The Palestinian movement Hamas has confirmed that one of its senior leaders has been detained by Saudi Arabia since April without explanation.
Mohammad al-Khoudary had lived in the country for three decades before his arrest by Saudi security forces, the group said
Hamas had not released information about the “reprehensible” arrest until now to allow for mediation efforts to continue, it said in a statement, adding the efforts had yet to “bear fruit” .
Saudi Arabia has not explained its reasons for the arrest but the move comes amid burgeoning ties between Riyadh and Tel Aviv.
Though full diplomatic relations have not been established, Israel and Saudi Arabia are believed to have come together behind the scenes on a number of issues, such as their shared belief that Iran poses a threat to their interests and over the Palestinian issue.
According to the Euro-Mediterranean Monitor for Human Rights, a Geneva-based group, Saudi Arabia is holding 60 Palestinian prisoners.
The NGO said it had testimony from 11 Palestinian families who have had relatives forcibly disappeared while visiting or staying in Saudi Arabia.
"The campaign in Saudi Arabia of arresting Palestinians is but one in a long series of human rights violations in the country,'' said Euro-Med’s communication and media officer, Selin Yasar.
Former prisoners have complained of conditions inside the prisons, where they say they were deprived of sleep, medical conditions and subject to poor treatment.

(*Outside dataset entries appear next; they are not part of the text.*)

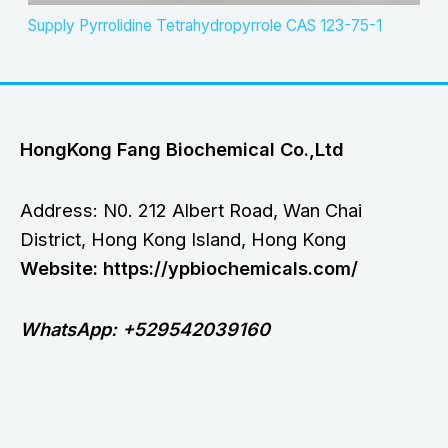
Supply Pyrrolidine Tetrahydropyrrole CAS 123-75-1
HongKong Fang Biochemical Co.,Ltd
Address: N0. 212 Albert Road, Wan Chai
District, Hong Kong Island, Hong Kong
Website: https://ypbiochemicals.com/
WhatsApp: +529542039160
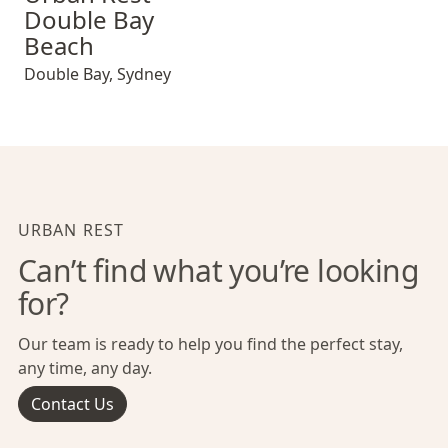
Double Bay
Beach
Double Bay
,
Sydney
URBAN REST
Can’t find what you’re looking
for?
Our team is ready to help you find the perfect stay,
any time, any day.
Contact Us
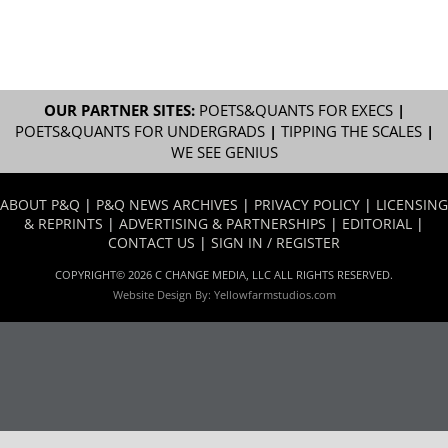
OUR PARTNER SITES:
POETS&QUANTS FOR EXECS
|
POETS&QUANTS FOR UNDERGRADS
|
TIPPING THE SCALES
|
WE SEE GENIUS
ABOUT P&Q
|
P&Q NEWS ARCHIVES
|
PRIVACY POLICY
|
LICENSING
& REPRINTS
|
ADVERTISING & PARTNERSHIPS
|
EDITORIAL
|
CONTACT US
|
SIGN IN / REGISTER
COPYRIGHT© 2026 C CHANGE MEDIA, LLC ALL RIGHTS RESERVED.
Website Design By:
Yellowfarmstudios.com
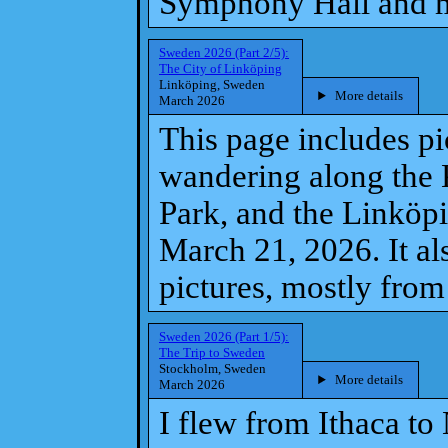
Symphony Hall and 
Sweden 2026 (Part 2/5):
The City of Linköping
Linköping, Sweden
More details
March 2026
This page includes p
wandering along the 
Park, and the Linköp
March 21, 2026. It a
pictures, mostly fro
Sweden 2026 (Part 1/5):
The Trip to Sweden
Stockholm, Sweden
More details
March 2026
I flew from Ithaca to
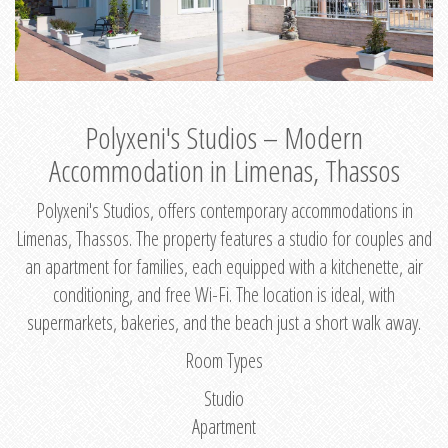
Polyxeni's Studios – Modern
Accommodation in Limenas, Thassos
Polyxeni's Studios, offers contemporary accommodations in
Limenas, Thassos. The property features a studio for couples and
an apartment for families, each equipped with a kitchenette, air
conditioning, and free Wi-Fi. The location is ideal, with
supermarkets, bakeries, and the beach just a short walk away.
Room Types
Studio
Apartment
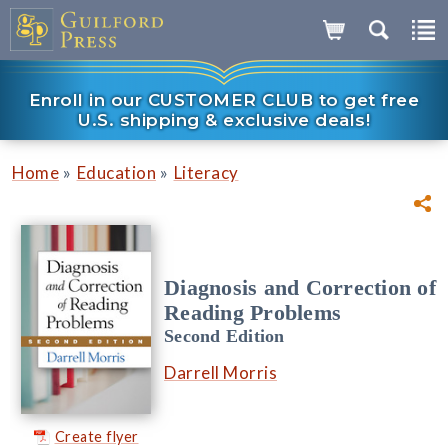
Enroll in our CUSTOMER CLUB to get free
U.S. shipping & exclusive deals!
»
»
Home
Education
Literacy
Diagnosis and Correction of
Reading Problems
Second Edition
Darrell Morris
Create flyer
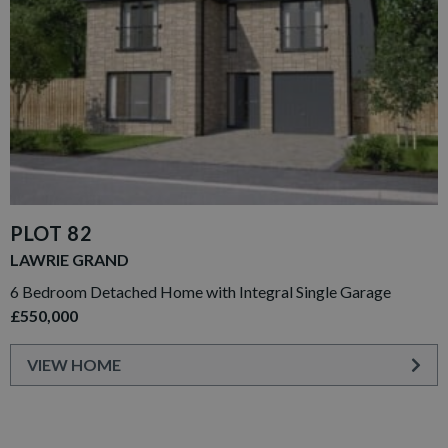
PLOT 82
LAWRIE GRAND
6 Bedroom Detached Home with Integral Single Garage
£550,000
VIEW HOME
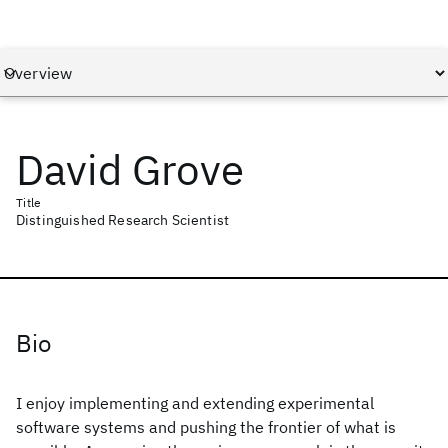
David Grove
Title
Distinguished Research Scientist
Bio
I enjoy implementing and extending experimental
software systems and pushing the frontier of what is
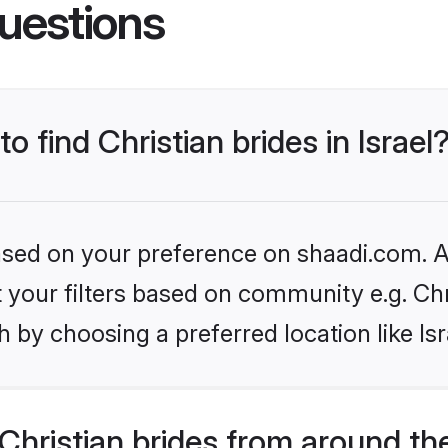
uestions
o find Christian brides in Israel
based on your preference on shaadi.com. Al
et your filters based on community e.g. Chr
 by choosing a preferred location like Isr
hristian brides from around th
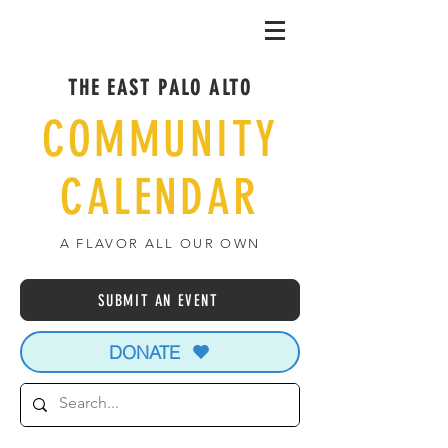
THE EAST PALO ALTO
COMMUNITY
CALENDAR
A FLAVOR ALL OUR OWN
SUBMIT AN EVENT
DONATE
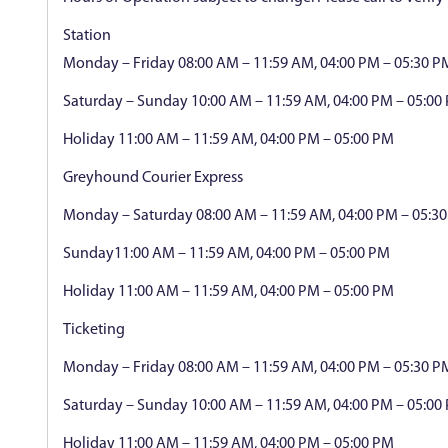
Station
Monday – Friday 08:00 AM – 11:59 AM, 04:00 PM – 05:30 P
Saturday – Sunday 10:00 AM – 11:59 AM, 04:00 PM – 05:00
Holiday 11:00 AM – 11:59 AM, 04:00 PM – 05:00 PM
Greyhound Courier Express
Monday – Saturday 08:00 AM – 11:59 AM, 04:00 PM – 05:3
Sunday11:00 AM – 11:59 AM, 04:00 PM – 05:00 PM
Holiday 11:00 AM – 11:59 AM, 04:00 PM – 05:00 PM
Ticketing
Monday – Friday 08:00 AM – 11:59 AM, 04:00 PM – 05:30 P
Saturday – Sunday 10:00 AM – 11:59 AM, 04:00 PM – 05:00
Holiday 11:00 AM – 11:59 AM, 04:00 PM – 05:00 PM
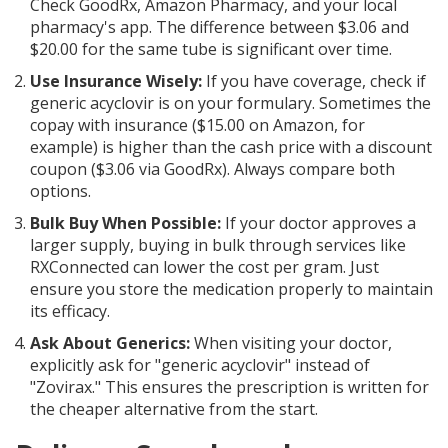
Check GoodRx, Amazon Pharmacy, and your local
pharmacy's app. The difference between $3.06 and
$20.00 for the same tube is significant over time.
Use Insurance Wisely:
If you have coverage, check if
generic acyclovir is on your formulary. Sometimes the
copay with insurance ($15.00 on Amazon, for
example) is higher than the cash price with a discount
coupon ($3.06 via GoodRx). Always compare both
options.
Bulk Buy When Possible:
If your doctor approves a
larger supply, buying in bulk through services like
RXConnected can lower the cost per gram. Just
ensure you store the medication properly to maintain
its efficacy.
Ask About Generics:
When visiting your doctor,
explicitly ask for "generic acyclovir" instead of
"Zovirax." This ensures the prescription is written for
the cheaper alternative from the start.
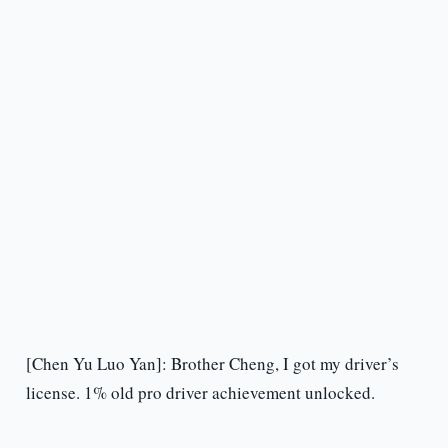
[Chen Yu Luo Yan]: Brother Cheng, I got my driver’s
license. 1% old pro driver achievement unlocked.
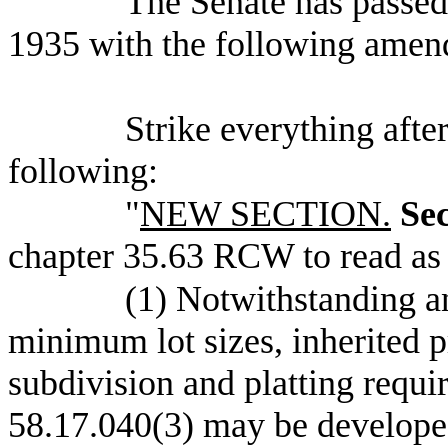
The Senate has pas
1935 with the following amen
Strike everything after
following:
"
NEW SECTION.
Sec
chapter 35.63 RCW to read as 
(1) Notwithstanding a
minimum lot sizes, inherited p
subdivision and platting requ
58.17.040(3) may be developed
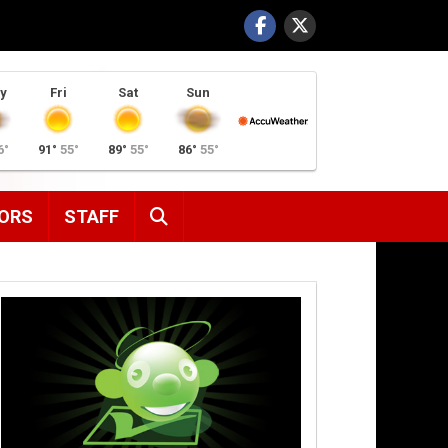
y
Fri
Sat
Sun
6°
91°
55°
89°
55°
86°
55°
SEARCH
ORS
STAFF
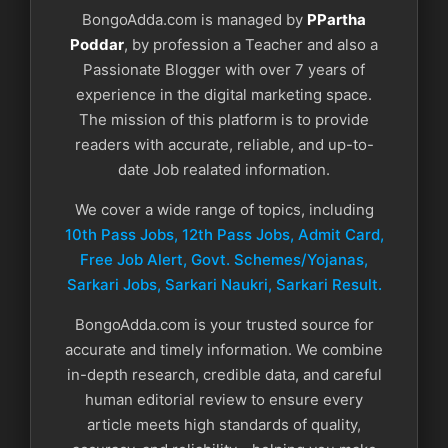
BongoAdda.com is managed by
PPartha
Poddar
, by profession a Teacher and also a
Passionate Blogger with over 7 years of
experience in the digital marketing space.
The mission of this platform is to provide
readers with accurate, reliable, and up-to-
date Job realated information.
We cover a wide range of topics, including
10th Pass Jobs, 12th Pass Jobs, Admit Card,
Free Job Alert, Govt. Schemes/Yojanas,
Sarkari Jobs, Sarkari Naukri​, Sarkari Result.
BongoAdda.com is your trusted source for
accurate and timely information. We combine
in-depth research, credible data, and careful
human editorial review to ensure every
article meets high standards of quality,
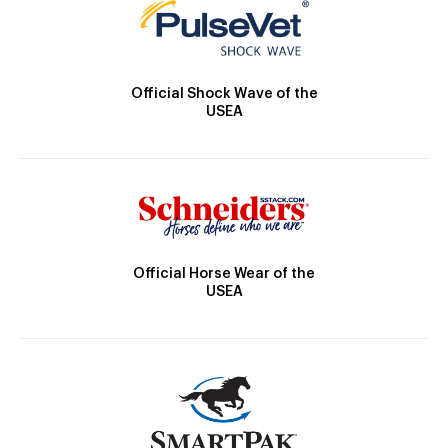
Official Shock Wave of the
USEA
Official Horse Wear of the
USEA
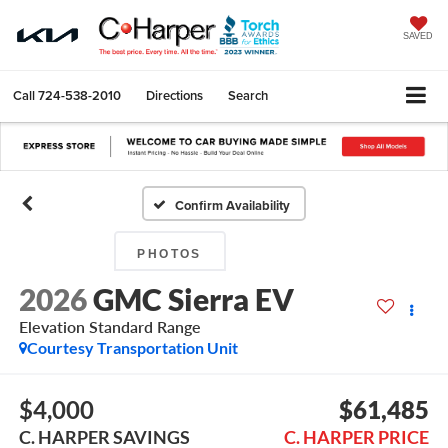
SAVED
Call
724-538-2010
Directions
Search
Confirm Availability
PHOTOS
2026
GMC Sierra EV
Elevation Standard Range
Courtesy Transportation Unit
$4,000
$61,485
C. HARPER SAVINGS
C. HARPER PRICE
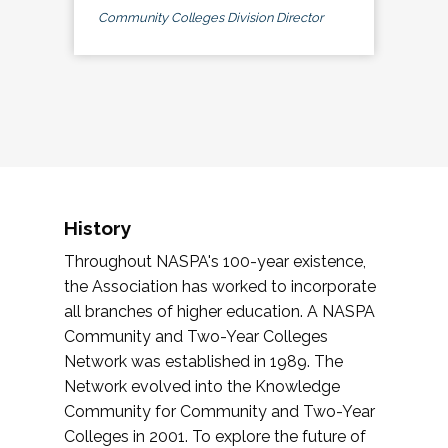
Community Colleges Division Director
History
Throughout NASPA's 100-year existence,
the Association has worked to incorporate
all branches of higher education. A NASPA
Community and Two-Year Colleges
Network was established in 1989. The
Network evolved into the Knowledge
Community for Community and Two-Year
Colleges in 2001. To explore the future of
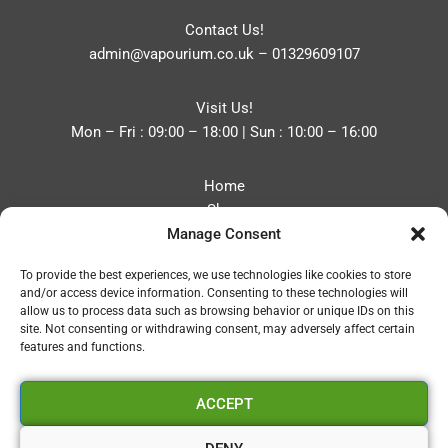
Contact Us!
admin@vapourium.co.uk
–
01329609107
Visit Us!
Mon – Fri : 09:00 – 18:00 | Sun : 10:00 – 16:00
Home
Shop
Manage Consent
Blog
About
To provide the best experiences, we use technologies like cookies to store
Contact
and/or access device information. Consenting to these technologies will
Privacy Policy
allow us to process data such as browsing behavior or unique IDs on this
Refund and Returns Policy
site. Not consenting or withdrawing consent, may adversely affect certain
features and functions.
Cookie Policy (UK)
ACCEPT
Vapourium LTD
Company No:08970705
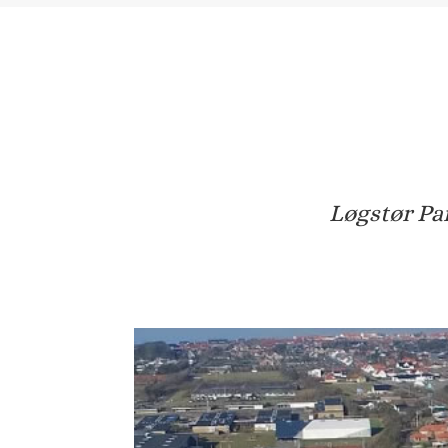
Løgstør Par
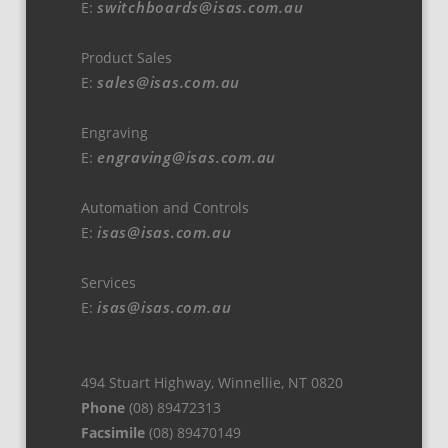
switchboards@isas.com.au
E:
Product Sales
sales@isas.com.au
E:
Engraving
engraving@isas.com.au
E:
Automation and Controls
isas@isas.com.au
E:
Services
isas@isas.com.au
E:
494 Stuart Highway, Winnellie, NT 0820
Phone
(08) 89472313
Facsimile
(08) 89470149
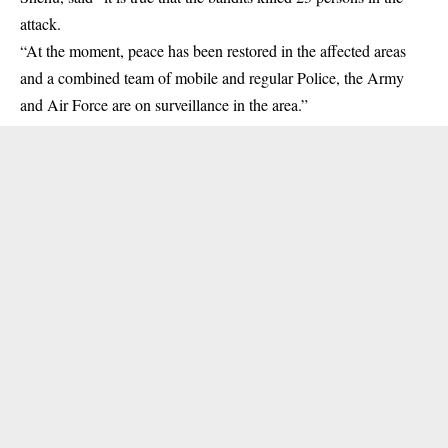
attack.
“At the moment, peace has been restored in the affected areas
and a combined team of mobile and regular Police, the Army
and Air Force are on surveillance in the area.”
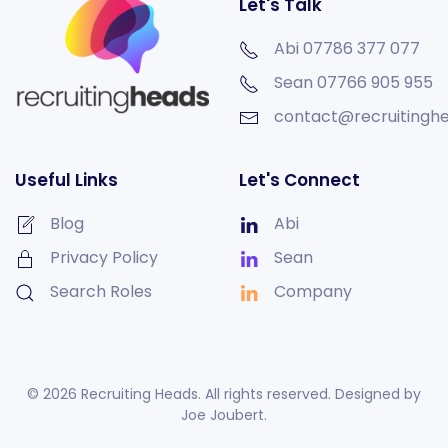
Let's Talk
Abi 07786 377 077
Sean
07766 905 955
contact@recruitinghe
Useful Links
Let's Connect
Blog
Abi
Privacy Policy
Sean
Search Roles
Company
©
2026
Recruiting Heads. All rights reserved. Designed by
Joe Joubert
.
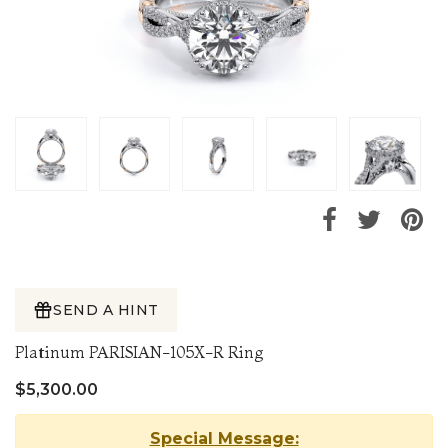
SEND A HINT
Platinum PARISIAN-105X-R Ring
$5,300.00
Special Message:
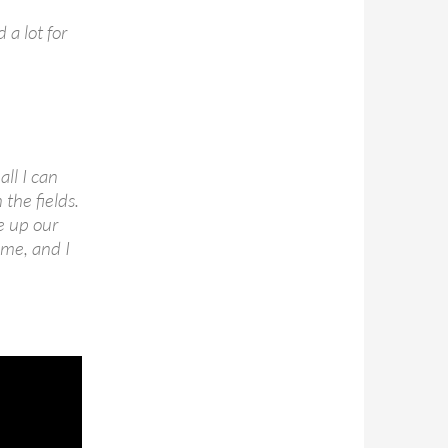
 a lot for
ll I can
the fields.
e up our
ime, and I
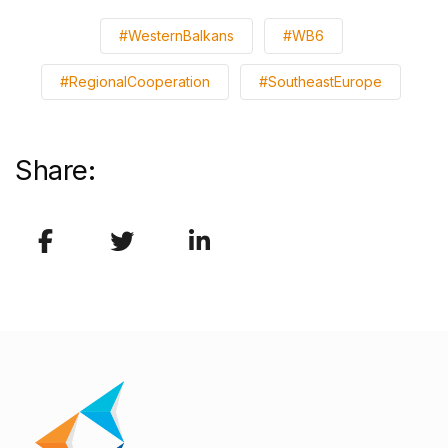
#WesternBalkans
#WB6
#RegionalCooperation
#SoutheastEurope
Share:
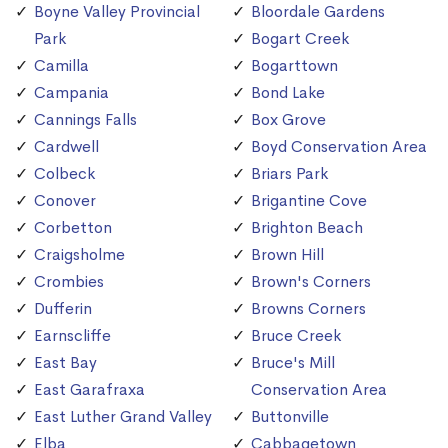
Boyne Valley Provincial
Bloordale Gardens
Park
Bogart Creek
Camilla
Bogarttown
Campania
Bond Lake
Cannings Falls
Box Grove
Cardwell
Boyd Conservation Area
Colbeck
Briars Park
Conover
Brigantine Cove
Corbetton
Brighton Beach
Craigsholme
Brown Hill
Crombies
Brown's Corners
Dufferin
Browns Corners
Earnscliffe
Bruce Creek
East Bay
Bruce's Mill
East Garafraxa
Conservation Area
East Luther Grand Valley
Buttonville
Elba
Cabbagetown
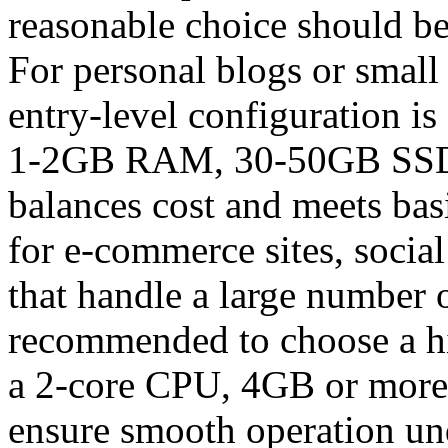
reasonable choice should be
For personal blogs or small
entry-level configuration is
1-2GB RAM, 30-50GB SSD, 
balances cost and meets bas
for e-commerce sites, social
that handle a large number o
recommended to choose a hi
a 2-core CPU, 4GB or more
ensure smooth operation un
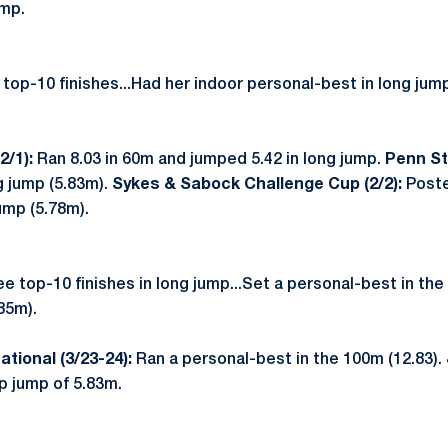
ump.
op-10 finishes...Had her indoor personal-best in long jum
2/1):
Ran 8.03 in 60m and jumped 5.42 in long jump.
Penn Sta
g jump (5.83m).
Sykes & Sabock Challenge Cup (2/2):
Poste
ump (5.78m).
 top-10 finishes in long jump...Set a personal-best in the
85m).
ational (3/23-24):
Ran a personal-best in the 100m (12.83).
p jump of 5.83m.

Euro-Med some detentions had taken place during pilgrimages but news of these disappearances rarely leaked out because families were scared of repercussions from the authorities in Saudi Arabia.
Riyadh has long been accused of human rights abuses but there has been a particular focus on the country’s transformation under Crown Prince Mohammed bin Salman.
While the prince has loosened some social restrictions, such as allowing women to drive and opening cinemas, accusations of rights violations continue to plague the country.